→ TEXTO FORNECIDO:

◇ ◇ ◇

Por Assis Ângelo
Na verdade, eu acho os gatos um barato.
Na verdade, eu acho também que os gatos são boa gente. Que o diga o argentino Jorge Luis Borges (1899-1986). Em 1972, Borges escreveu um poema sobre bichanos a que intitulou A um gato. Este:
Os espelhos não são mais silenciosos
Nem mais furtiva a aurora aventureira;
Tu és, sob o luar, essa pantera,
Que só vemos de longe, receosos.
Por obra indecifrável de um decreto
Divino, buscamos-te inutilmente;
Mais remoto que o Ganges e o poente,
É teu o isolamento mais secreto
Teu dorso condescende com a morosa
Carícia de minha mão. Sem um ruído,
Da eternidade que ora é olvido,
Aceitaste o amor dessa mão receosa.
Em outro tempo estás. Tu és o dono
De um espaço cerrado como um sonho.
Julio Cortázar (1914-1984) também era um cara que não só defendia, mas amava os gatos como a si próprio. Sobre bichanos, ele escreveu:
“Amar as pessoas como se ama um gato, com seu caráter e independência, sem tentar domesticá-lo, sem tentar mudá-lo, deixando-o vir quando quiser, sendo feliz com sua felicidade.”

E não fica por aí, nem fica por aqui.
O tema é bom e vale reflexão.
Os gatos têm uns olhos hipnotizadores deste tamanho!
Nós, humanos, ficamos também com os olhos deste tamanhão quando nos surpreendemos diante de ocorrências incomuns.
Ver um gato cego é difícil, mas difícil não é nos vermos cegos. Seja pelos olhos, seja pelo raciocínio.
No dia a dia, desde sempre, experiências várias resumiram-se aqui e alhures em frases metafóricas para se referirem a determinadas situações. Do tipo: O amor é cego; Só não vê quem não quer ver; Em terra de cego…
Dentre todos os bichos domésticos ou silvestres, como se queira, os gatos são os mais frequentes nas páginas literárias sejam de que lugar for.
O cachorro, também. Mas o cachorro é mais presente na música popular.
Há um conto popular africano lembrado pelo jornalista e escritor Mia Couto.
Couto lembra de um causo intitulado O Cego e o Caçador.
No causo contado, uma jovem compartilha uma casinha com o pai que é cego. Ele sem mulher, e ela, solteira.

Um dia, um caçador das redondezas se engraça da jovem e com ela passa a conviver ao lado do pai.

◇ ◇ ◇

→ Dados coletados:
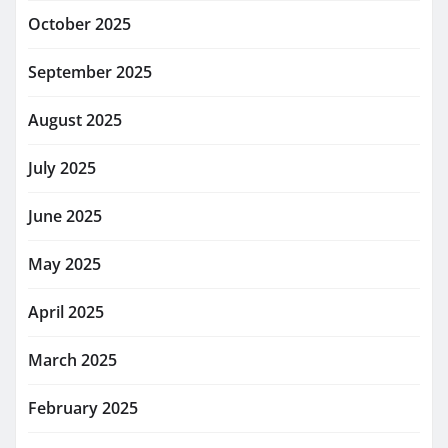
October 2025
September 2025
August 2025
July 2025
June 2025
May 2025
April 2025
March 2025
February 2025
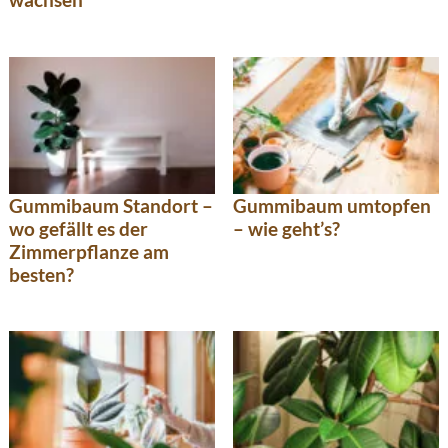
Gummibaum Standort –
Gummibaum umtopfen
wo gefällt es der
– wie geht’s?
Zimmerpflanze am
besten?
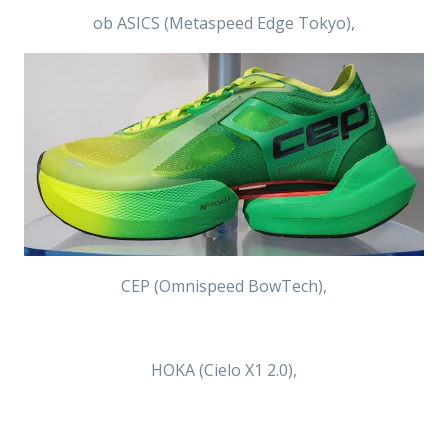
ob ASICS (Metaspeed Edge Tokyo),
CEP (Omnispeed BowTech),
HOKA (Cielo X1 2.0),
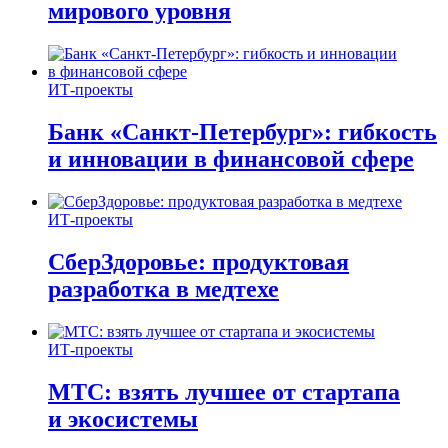
мирового уровня
ИТ-проекты
Банк «Санкт-Петербург»: гибкость
и инновации в финансовой сфере
ИТ-проекты
СберЗдоровье: продуктовая
разработка в медтехе
ИТ-проекты
МТС: взять лучшее от стартапа
и экосистемы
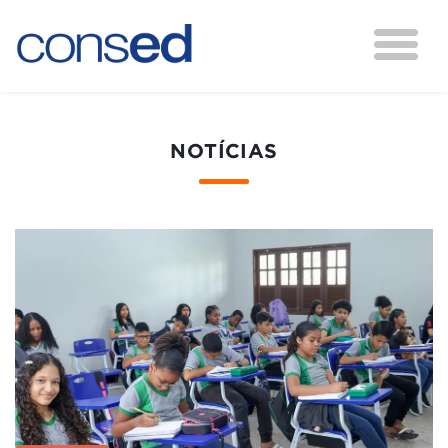
NOTÍCIAS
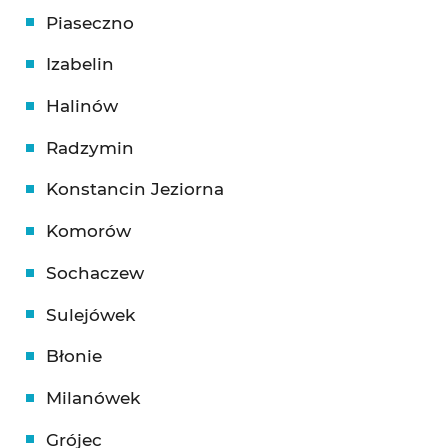
Piaseczno
Izabelin
Halinów
Radzymin
Konstancin Jeziorna
Komorów
Sochaczew
Sulejówek
Błonie
Milanówek
Grójec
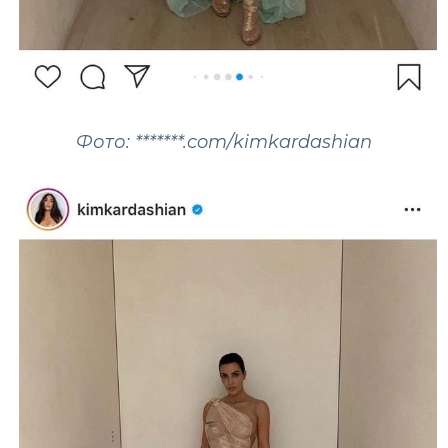
Фото: *******.com/kimkardashian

◇ ◇ ◇

→ ENUNCIADO: Transcreva o trecho do texto sobre gatos que começa nas palavras "No dia a dia, desde" e termina depois das palavras "escritor Mia Couto.".

→ TAREFA CONCLUÍDA:
No dia a dia, desde sempre, experiências várias resumiram-se aqui e alhures em frases metafóricas para se referirem a determinadas situações. Do tipo: O amor é cego; Só não vê quem não quer ver; Em terra de cego…
Dentre todos os bichos domésticos ou silvestres, como se queira, os gatos são os mais frequentes nas páginas literárias sejam de que lugar for.
O cachorro, também. Mas o cachorro é mais presente na música popular.
Há um conto popular africano lembrado pelo jornalista e escritor Mia Couto.